**GOAL**
Reproduce every line of the records below, keeping each word, spelling, and line order unchanged.
%%
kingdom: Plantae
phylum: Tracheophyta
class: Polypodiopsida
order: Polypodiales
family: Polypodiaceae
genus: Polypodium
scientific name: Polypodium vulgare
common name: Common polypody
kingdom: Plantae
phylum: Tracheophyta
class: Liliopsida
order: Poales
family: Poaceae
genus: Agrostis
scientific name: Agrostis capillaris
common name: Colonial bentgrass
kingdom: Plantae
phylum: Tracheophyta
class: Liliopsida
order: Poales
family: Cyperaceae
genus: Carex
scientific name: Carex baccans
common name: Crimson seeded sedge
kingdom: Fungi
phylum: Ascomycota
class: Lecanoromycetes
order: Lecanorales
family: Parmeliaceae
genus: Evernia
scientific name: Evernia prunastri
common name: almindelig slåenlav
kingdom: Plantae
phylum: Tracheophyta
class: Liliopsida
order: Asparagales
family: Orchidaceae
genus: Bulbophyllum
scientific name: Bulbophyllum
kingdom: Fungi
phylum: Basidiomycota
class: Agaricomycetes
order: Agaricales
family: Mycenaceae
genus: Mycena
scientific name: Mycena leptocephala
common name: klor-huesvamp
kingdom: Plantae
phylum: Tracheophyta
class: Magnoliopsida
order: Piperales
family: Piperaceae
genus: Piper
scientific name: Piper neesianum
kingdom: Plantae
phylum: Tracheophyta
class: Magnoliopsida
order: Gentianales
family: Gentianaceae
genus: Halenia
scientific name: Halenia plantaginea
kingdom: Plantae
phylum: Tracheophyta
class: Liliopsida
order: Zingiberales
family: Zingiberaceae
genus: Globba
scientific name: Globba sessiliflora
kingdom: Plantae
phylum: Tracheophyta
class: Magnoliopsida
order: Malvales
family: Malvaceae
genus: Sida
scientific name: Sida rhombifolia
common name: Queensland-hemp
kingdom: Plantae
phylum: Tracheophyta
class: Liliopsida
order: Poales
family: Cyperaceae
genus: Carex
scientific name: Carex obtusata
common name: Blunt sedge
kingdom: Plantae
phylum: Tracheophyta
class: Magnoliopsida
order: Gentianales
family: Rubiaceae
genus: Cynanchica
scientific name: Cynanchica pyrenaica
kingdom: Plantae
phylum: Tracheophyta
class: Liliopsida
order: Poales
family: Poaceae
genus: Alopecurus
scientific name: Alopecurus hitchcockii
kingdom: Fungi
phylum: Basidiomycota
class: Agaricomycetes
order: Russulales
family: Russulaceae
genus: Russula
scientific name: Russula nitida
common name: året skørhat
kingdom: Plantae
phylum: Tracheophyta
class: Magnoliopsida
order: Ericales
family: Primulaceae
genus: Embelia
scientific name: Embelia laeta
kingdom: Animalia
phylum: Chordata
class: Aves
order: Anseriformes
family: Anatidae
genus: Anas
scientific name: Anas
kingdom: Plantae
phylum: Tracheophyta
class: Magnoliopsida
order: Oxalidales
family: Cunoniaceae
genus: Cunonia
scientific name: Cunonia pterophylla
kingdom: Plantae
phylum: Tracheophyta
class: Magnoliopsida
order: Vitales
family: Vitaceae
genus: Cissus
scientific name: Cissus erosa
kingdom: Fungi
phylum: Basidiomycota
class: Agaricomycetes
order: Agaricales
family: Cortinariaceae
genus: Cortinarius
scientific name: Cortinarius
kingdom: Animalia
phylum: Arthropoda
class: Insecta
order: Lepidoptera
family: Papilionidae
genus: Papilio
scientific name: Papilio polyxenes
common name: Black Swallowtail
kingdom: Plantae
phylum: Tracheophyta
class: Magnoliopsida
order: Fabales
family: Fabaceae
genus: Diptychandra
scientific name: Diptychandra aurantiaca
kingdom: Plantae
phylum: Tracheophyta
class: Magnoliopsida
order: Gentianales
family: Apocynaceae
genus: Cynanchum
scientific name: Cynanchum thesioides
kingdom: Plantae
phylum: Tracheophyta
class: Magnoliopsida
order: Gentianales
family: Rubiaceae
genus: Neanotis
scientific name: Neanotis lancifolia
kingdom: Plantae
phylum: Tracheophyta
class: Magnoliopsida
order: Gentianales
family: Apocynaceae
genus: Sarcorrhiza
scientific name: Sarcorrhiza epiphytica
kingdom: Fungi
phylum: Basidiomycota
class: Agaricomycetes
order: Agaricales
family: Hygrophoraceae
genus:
%%
**FULL OUTPUT**
kingdom: Plantae
phylum: Tracheophyta
class: Polypodiopsida
order: Polypodiales
family: Polypodiaceae
genus: Polypodium
scientific name: Polypodium vulgare
common name: Common polypody
kingdom: Plantae
phylum: Tracheophyta
class: Liliopsida
order: Poales
family: Poaceae
genus: Agrostis
scientific name: Agrostis capillaris
common name: Colonial bentgrass
kingdom: Plantae
phylum: Tracheophyta
class: Liliopsida
order: Poales
family: Cyperaceae
genus: Carex
scientific name: Carex baccans
common name: Crimson seeded sedge
kingdom: Fungi
phylum: Ascomycota
class: Lecanoromycetes
order: Lecanorales
family: Parmeliaceae
genus: Evernia
scientific name: Evernia prunastri
common name: almindelig slåenlav
kingdom: Plantae
phylum: Tracheophyta
class: Liliopsida
order: Asparagales
family: Orchidaceae
genus: Bulbophyllum
scientific name: Bulbophyllum
kingdom: Fungi
phylum: Basidiomycota
class: Agaricomycetes
order: Agaricales
family: Mycenaceae
genus: Mycena
scientific name: Mycena leptocephala
common name: klor-huesvamp
kingdom: Plantae
phylum: Tracheophyta
class: Magnoliopsida
order: Piperales
family: Piperaceae
genus: Piper
scientific name: Piper neesianum
kingdom: Plantae
phylum: Tracheophyta
class: Magnoliopsida
order: Gentianales
family: Gentianaceae
genus: Halenia
scientific name: Halenia plantaginea
kingdom: Plantae
phylum: Tracheophyta
class: Liliopsida
order: Zingiberales
family: Zingiberaceae
genus: Globba
scientific name: Globba sessiliflora
kingdom: Plantae
phylum: Tracheophyta
class: Magnoliopsida
order: Malvales
family: Malvaceae
genus: Sida
scientific name: Sida rhombifolia
common name: Queensland-hemp
kingdom: Plantae
phylum: Tracheophyta
class: Liliopsida
order: Poales
family: Cyperaceae
genus: Carex
scientific name: Carex obtusata
common name: Blunt sedge
kingdom: Plantae
phylum: Tracheophyta
class: Magnoliopsida
order: Gentianales
family: Rubiaceae
genus: Cynanchica
scientific name: Cynanchica pyrenaica
kingdom: Plantae
phylum: Tracheophyta
class: Liliopsida
order: Poales
family: Poaceae
genus: Alopecurus
scientific name: Alopecurus hitchcockii
kingdom: Fungi
phylum: Basidiomycota
class: Agaricomycetes
order: Russulales
family: Russulaceae
genus: Russula
scientific name: Russula nitida
common name: året skørhat
kingdom: Plantae
phylum: Tracheophyta
class: Magnoliopsida
order: Ericales
family: Primulaceae
genus: Embelia
scientific name: Embelia laeta
kingdom: Animalia
phylum: Chordata
class: Aves
order: Anseriformes
family: Anatidae
genus: Anas
scientific name: Anas
kingdom: Plantae
phylum: Tracheophyta
class: Magnoliopsida
order: Oxalidales
family: Cunoniaceae
genus: Cunonia
scientific name: Cunonia pterophylla
kingdom: Plantae
phylum: Tracheophyta
class: Magnoliopsida
order: Vitales
family: Vitaceae
genus: Cissus
scientific name: Cissus erosa
kingdom: Fungi
phylum: Basidiomycota
class: Agaricomycetes
order: Agaricales
family: Cortinariaceae
genus: Cortinarius
scientific name: Cortinarius
kingdom: Animalia
phylum: Arthropoda
class: Insecta
order: Lepidoptera
family: Papilionidae
genus: Papilio
scientific name: Papilio polyxenes
common name: Black Swallowtail
kingdom: Plantae
phylum: Tracheophyta
class: Magnoliopsida
order: Fabales
family: Fabaceae
genus: Diptychandra
scientific name: Diptychandra aurantiaca
kingdom: Plantae
phylum: Tracheophyta
class: Magnoliopsida
order: Gentianales
family: Apocynaceae
genus: Cynanchum
scientific name: Cynanchum thesioides
kingdom: Plantae
phylum: Tracheophyta
class: Magnoliopsida
order: Gentianales
family: Rubiaceae
genus: Neanotis
scientific name: Neanotis lancifolia
kingdom: Plantae
phylum: Tracheophyta
class: Magnoliopsida
order: Gentianales
family: Apocynaceae
genus: Sarcorrhiza
scientific name: Sarcorrhiza epiphytica
kingdom: Fungi
phylum: Basidiomycota
class: Agaricomycetes
order: Agaricales
family: Hygrophoraceae
genus:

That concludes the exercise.